**WHAT THE EXERCISE ASKS:**
From the line containing "Figure 2: Placement" to the last line of the records, reproduce every line exactly and print nothing else.

Records from a collection:
::::

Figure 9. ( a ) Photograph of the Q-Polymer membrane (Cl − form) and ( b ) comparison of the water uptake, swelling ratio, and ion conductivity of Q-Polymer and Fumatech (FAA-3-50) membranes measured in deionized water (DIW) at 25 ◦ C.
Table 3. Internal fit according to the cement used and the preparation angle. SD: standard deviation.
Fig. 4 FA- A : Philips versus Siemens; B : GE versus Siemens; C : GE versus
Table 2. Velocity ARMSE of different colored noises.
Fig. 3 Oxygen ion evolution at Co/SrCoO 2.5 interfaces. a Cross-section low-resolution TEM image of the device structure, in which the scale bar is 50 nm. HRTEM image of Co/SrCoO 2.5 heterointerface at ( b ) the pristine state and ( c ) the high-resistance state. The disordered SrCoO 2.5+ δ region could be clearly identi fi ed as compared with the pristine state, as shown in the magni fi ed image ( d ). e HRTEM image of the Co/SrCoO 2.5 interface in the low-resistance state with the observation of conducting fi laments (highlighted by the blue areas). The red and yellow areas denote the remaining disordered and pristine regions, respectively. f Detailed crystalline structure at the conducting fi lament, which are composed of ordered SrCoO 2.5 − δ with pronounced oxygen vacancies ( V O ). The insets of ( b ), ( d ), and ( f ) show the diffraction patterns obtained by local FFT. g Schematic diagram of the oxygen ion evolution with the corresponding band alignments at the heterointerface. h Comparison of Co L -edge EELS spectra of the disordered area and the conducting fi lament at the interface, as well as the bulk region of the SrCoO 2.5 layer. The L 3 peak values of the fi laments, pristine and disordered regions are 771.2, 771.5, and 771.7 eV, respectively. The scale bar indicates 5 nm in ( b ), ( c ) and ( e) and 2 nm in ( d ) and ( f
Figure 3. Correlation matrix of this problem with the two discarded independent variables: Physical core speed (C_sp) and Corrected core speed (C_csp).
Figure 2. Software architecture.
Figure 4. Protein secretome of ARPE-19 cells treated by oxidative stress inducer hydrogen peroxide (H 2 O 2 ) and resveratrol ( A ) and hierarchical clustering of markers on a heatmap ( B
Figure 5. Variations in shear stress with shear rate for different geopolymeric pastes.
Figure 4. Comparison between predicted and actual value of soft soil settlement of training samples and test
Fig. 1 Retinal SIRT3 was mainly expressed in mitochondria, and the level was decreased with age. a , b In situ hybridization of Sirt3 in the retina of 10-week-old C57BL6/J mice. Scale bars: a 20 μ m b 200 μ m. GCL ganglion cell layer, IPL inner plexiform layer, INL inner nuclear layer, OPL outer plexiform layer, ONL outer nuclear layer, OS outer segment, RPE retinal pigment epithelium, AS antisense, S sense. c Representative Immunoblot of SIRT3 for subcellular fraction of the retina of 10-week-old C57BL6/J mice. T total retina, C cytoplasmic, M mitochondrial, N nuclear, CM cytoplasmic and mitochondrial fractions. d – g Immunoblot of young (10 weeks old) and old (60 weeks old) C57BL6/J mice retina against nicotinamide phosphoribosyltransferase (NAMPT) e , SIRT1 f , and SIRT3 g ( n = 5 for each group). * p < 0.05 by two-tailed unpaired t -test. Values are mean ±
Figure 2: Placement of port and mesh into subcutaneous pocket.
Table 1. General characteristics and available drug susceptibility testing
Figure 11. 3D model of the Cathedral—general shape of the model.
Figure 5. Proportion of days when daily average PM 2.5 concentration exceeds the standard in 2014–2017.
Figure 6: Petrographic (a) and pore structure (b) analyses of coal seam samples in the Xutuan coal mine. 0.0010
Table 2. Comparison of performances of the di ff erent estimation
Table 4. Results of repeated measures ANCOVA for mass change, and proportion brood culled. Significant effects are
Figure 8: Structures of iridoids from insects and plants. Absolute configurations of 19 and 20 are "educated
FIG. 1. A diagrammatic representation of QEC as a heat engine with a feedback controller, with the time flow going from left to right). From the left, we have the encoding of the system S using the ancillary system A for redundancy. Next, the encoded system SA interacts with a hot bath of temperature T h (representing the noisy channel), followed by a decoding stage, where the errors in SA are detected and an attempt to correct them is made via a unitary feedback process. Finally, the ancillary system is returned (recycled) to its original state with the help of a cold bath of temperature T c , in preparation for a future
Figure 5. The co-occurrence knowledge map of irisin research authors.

::::

**EXPECTED ANSWER:**
Figure 2: Placement of port and mesh into subcutaneous pocket.
Table 1. General characteristics and available drug susceptibility testing
Figure 11. 3D model of the Cathedral—general shape of the model.
Figure 5. Proportion of days when daily average PM 2.5 concentration exceeds the standard in 2014–2017.
Figure 6: Petrographic (a) and pore structure (b) analyses of coal seam samples in the Xutuan coal mine. 0.0010
Table 2. Comparison of performances of the di ff erent estimation
Table 4. Results of repeated measures ANCOVA for mass change, and proportion brood culled. Significant effects are
Figure 8: Structures of iridoids from insects and plants. Absolute configurations of 19 and 20 are "educated
FIG. 1. A diagrammatic representation of QEC as a heat engine with a feedback controller, with the time flow going from left to right). From the left, we have the encoding of the system S using the ancillary system A for redundancy. Next, the encoded system SA interacts with a hot bath of temperature T h (representing the noisy channel), followed by a decoding stage, where the errors in SA are detected and an attempt to correct them is made via a unitary feedback process. Finally, the ancillary system is returned (recycled) to its original state with the help of a cold bath of temperature T c , in preparation for a future
Figure 5. The co-occurrence knowledge map of irisin research authors.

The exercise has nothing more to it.